Hannon Armstrong Sustainable Infrastructure Capital (NYSE:HASI) was identified as a strong dividend candidate by our stock screener. The company stands out for its attractive yield, solid dividend history, and reasonable financial health, making it a potential option for income-focused investors.
Key Dividend Strengths
High Dividend Yield: HASI offers a yield of 5.93%, well above the S&P 500 average of 2.36% and outperforming 86% of its financial services peers.
Reliable Payout History: The company has paid dividends for at least 10 years without cuts in the past three years, indicating stability.
Sustainable Payout Ratio: With 59.97% of earnings allocated to dividends, the payout is on the higher side but remains manageable given earnings growth.

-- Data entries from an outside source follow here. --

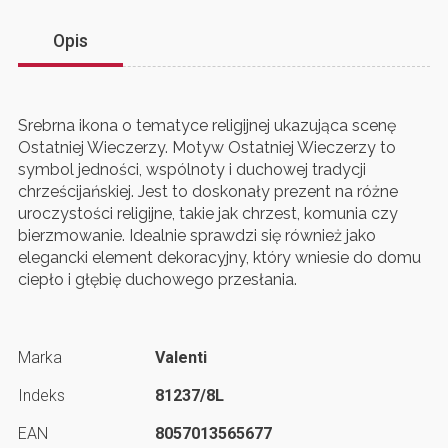
Opis
Srebrna ikona o tematyce religijnej ukazująca scenę
Ostatniej Wieczerzy. Motyw Ostatniej Wieczerzy to
symbol jedności, wspólnoty i duchowej tradycji
chrześcijańskiej. Jest to doskonały prezent na różne
uroczystości religijne, takie jak chrzest, komunia czy
bierzmowanie. Idealnie sprawdzi się również jako
elegancki element dekoracyjny, który wniesie do domu
ciepło i głębię duchowego przesłania.
Marka
Valenti
Indeks
81237/8L
EAN
8057013565677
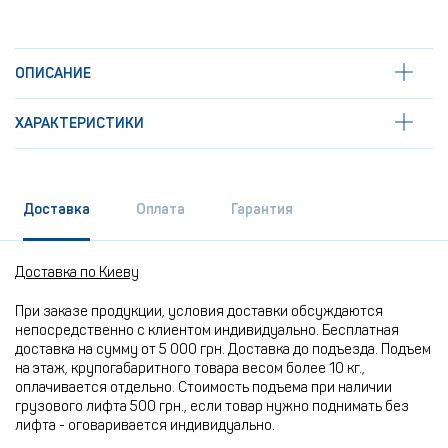
ОПИСАНИЕ
ХАРАКТЕРИСТИКИ
Доставка
Оплата
Гарантия
Доставка по Киеву
При заказе продукции, условия доставки обсуждаются
непосредственно с клиентом индивидуально. Бесплатная
доставка на сумму от 5 000 грн. Доставка до подъезда. Подъем
на этаж, крупогабаритного товара весом более 10 кг.,
оплачивается отдельно. Стоимость подъема при наличии
грузового лифта 500 грн., если товар нужно поднимать без
лифта - оговаривается индивидуально.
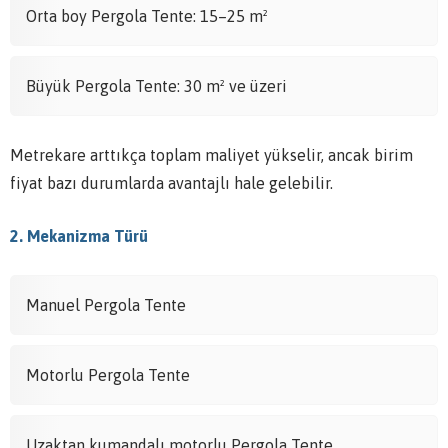
Orta boy Pergola Tente: 15–25 m²
Büyük Pergola Tente: 30 m² ve üzeri
Metrekare arttıkça toplam maliyet yükselir, ancak birim
fiyat bazı durumlarda avantajlı hale gelebilir.
2. Mekanizma Türü
Manuel Pergola Tente
Motorlu Pergola Tente
Uzaktan kumandalı motorlu Pergola Tente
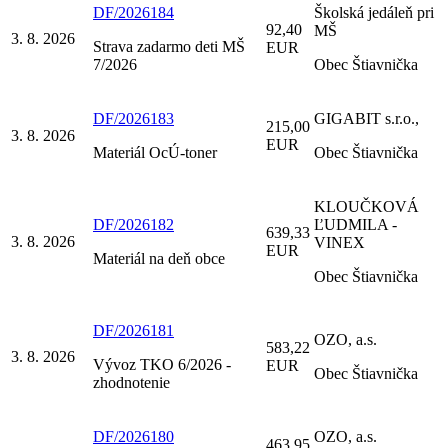
DF/2026184
Školská jedáleň pri
92,40
MŠ
3. 8. 2026
Strava zadarmo deti MŠ
EUR
7/2026
Obec Štiavnička
DF/2026183
GIGABIT s.r.o.,
215,00
3. 8. 2026
EUR
Materiál OcÚ-toner
Obec Štiavnička
KLOUČKOVÁ
DF/2026182
ĽUDMILA -
639,33
3. 8. 2026
VINEX
EUR
Materiál na deň obce
Obec Štiavnička
DF/2026181
OZO, a.s.
583,22
3. 8. 2026
Vývoz TKO 6/2026 -
EUR
Obec Štiavnička
zhodnotenie
DF/2026180
OZO, a.s.
463,95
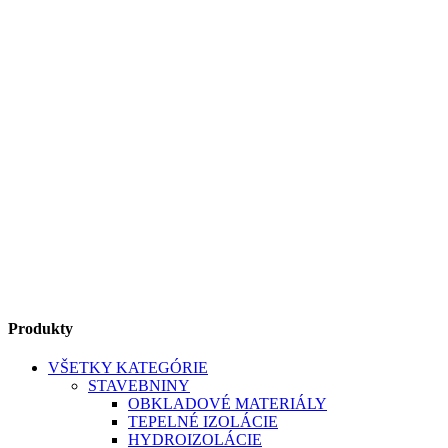
Produkty
VŠETKY KATEGÓRIE
STAVEBNINY
OBKLADOVÉ MATERIÁLY
TEPELNÉ IZOLÁCIE
HYDROIZOLÁCIE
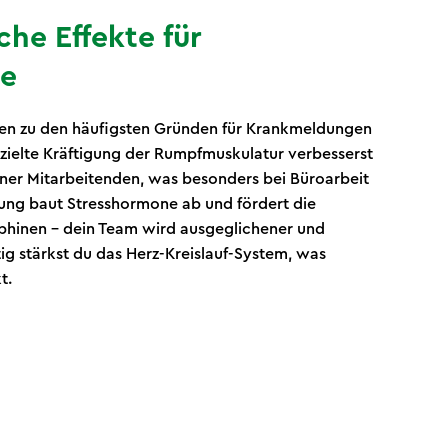
che Effekte für
de
n zu den häufigsten Gründen für Krankmeldungen
zielte Kräftigung der Rumpfmuskulatur verbesserst
iner Mitarbeitenden, was besonders bei Büroarbeit
ung baut Stresshormone ab und fördert die
hinen – dein Team wird ausgeglichener und
tig stärkst du das Herz-Kreislauf-System, was
t.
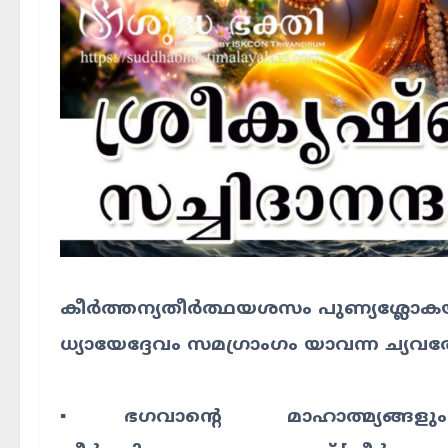
കീർത്തന്യതീർത്ഥയശസം പുണ്യശ്ലോ
ധ്യായേദ്ദേവം സമഗ്രാംഗം യാവന്ന ച്യവ
▪️ഭഗവാന്റെ മാഹാത്മ്യങ്ങള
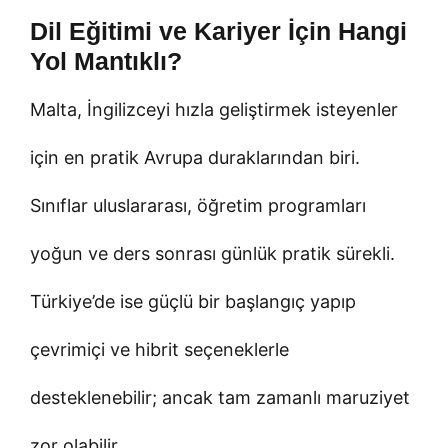
Dil Eğitimi ve Kariyer İçin Hangi
Yol Mantıklı?
Malta, İngilizceyi hızla geliştirmek isteyenler
için en pratik Avrupa duraklarından biri.
Sınıflar uluslararası, öğretim programları
yoğun ve ders sonrası günlük pratik sürekli.
Türkiye’de ise güçlü bir başlangıç yapıp
çevrimiçi ve hibrit seçeneklerle
desteklenebilir; ancak tam zamanlı maruziyet
zor olabilir.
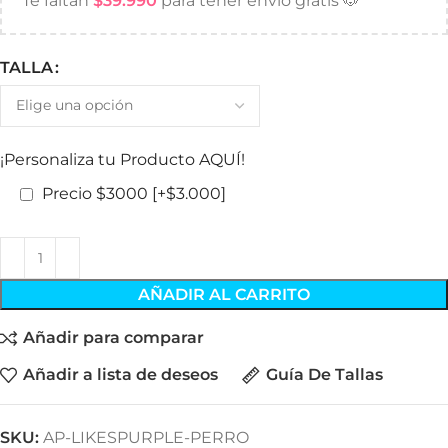
Te faltan
$
39.990
para tener envío gratis 🐶
TALLA
¡Personaliza tu Producto AQUÍ!
Precio $3000
[+$3.000]
AÑADIR AL CARRITO
Añadir para comparar
Añadir a lista de deseos
Guía De Tallas
SKU:
AP-LIKESPURPLE-PERRO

Profitability & Financial Health
Decent Profitability (Rating: 5/10): HASI maintains a Return on Equity (ROE) of 13.72%, outperforming 70% of industry peers. However, its Return on Invested Capital (ROIC) is weak at 0.44%, signaling room for improvement.
Moderate Financial Health (Rating: 5/10): The company has a high Debt/Equity ratio (1.88), but strong liquidity metrics, including a Current Ratio of 11.25, which is better than 99% of competitors.
Valuation & Growth
Reasonable Valuation: Trading at a P/E of 10.55, HASI appears cheaper than 66% of its industry and the broader market.
Mixed Growth Outlook: While past Revenue growth (22.06% annually) has been strong, future revenue is expected to decline slightly (-4.57%). Earnings per share (EPS) growth is projected at 9.03%, supporting dividend sustainability.
For a deeper dive into HASI’s fundamentals, review the full report here.
Hannon Armstrong (NYSE:HASI) offers a strong 5.93% dividend yield, a reliable payout history, and reasonable valuation, making it a candidate for dividend investors.